# 29 Gallon Dual Lightning Owner



## xcooperx (Jun 24, 2006)

Question For those Hobbyist that has a 29 Gallon Tank and Dual 55/65 CF lightning:

What is your Lightning Regime, did you turning on the dual light 8-12 hrs.?


----------



## mrbelvedere138 (Jan 18, 2006)

When I had the 37 high light (same footprint, although not quite a 29 gallon), I had a Catalina 2x65 watt. The lights were on for 10-11 hours a day straight.


----------



## slickwillislim (Oct 11, 2005)

I have been a sissy lately and only used 1 bulb for 8hrs. Grows everything fine. Blyxa is slow. I actually swapped out the second bulb for a 10kk and a actinic bulb so I could use the 6700k on the little emersed setup I have. But I only do diy co2 on this tank. Makes life easier.


----------



## LindaC (Nov 7, 2005)

▶ **Supplied information**

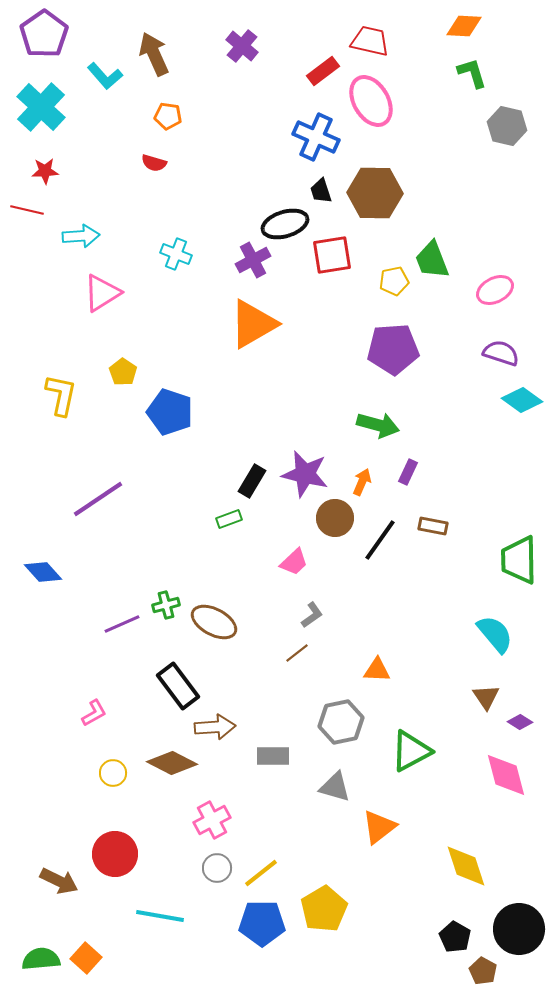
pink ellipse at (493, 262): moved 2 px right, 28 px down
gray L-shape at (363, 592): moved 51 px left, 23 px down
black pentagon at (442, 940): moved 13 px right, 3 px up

▶ **Instruction 1**
Answer these questions about the aquarium lighting thread:
(a) What size tank does xcooperx ask about?
(b) What light fixture did mrbelvedere138 use on the 37 high tank?
(c) For how many hours does slickwillislim run one bulb?
▶ **Instruction 2**
Write out the aquarium lighting thread starting at "## slickwillislim (Oct" and ending at "Makes life easier.", swapping "Blyxa" for "Rotala".
▶ **Instruction 3**
Carry on the aquarium lighting thread from the point where it stops.
The listing comes from a different source than the aquarium lighting thread.

▶ **Exercise answer 1**
(a) A 29 gallon tank.
(b) A Catalina 2x65 watt.
(c) 8 hours.

▶ **Exercise answer 2**
## slickwillislim (Oct 11, 2005)

I have been a sissy lately and only used 1 bulb for 8hrs. Grows everything fine. Rotala is slow. I actually swapped out the second bulb for a 10kk and a actinic bulb so I could use the 6700k on the little emersed setup I have. But I only do diy co2 on this tank. Makes life easier.

▶ **Exercise answer 3**
I have a Current 65 watt Dual Satelitte fixture, with one light being 6700k/10,000k and the other light being 50/50, half actinic and half sunpaq daylight 10,000k, but I usually only run the 6700k/10,000k for 10 hours a day. Some days when I get home from work, I turn on the other bulb and let it run for 2 hours. I'd like to add another full spectrum bulb but I'm afraid that I'll be over-run with algea problems under that much light, as I'm currently dealing with Green Dust Algae with only one bulb.


----------



## xcooperx (Jun 24, 2006)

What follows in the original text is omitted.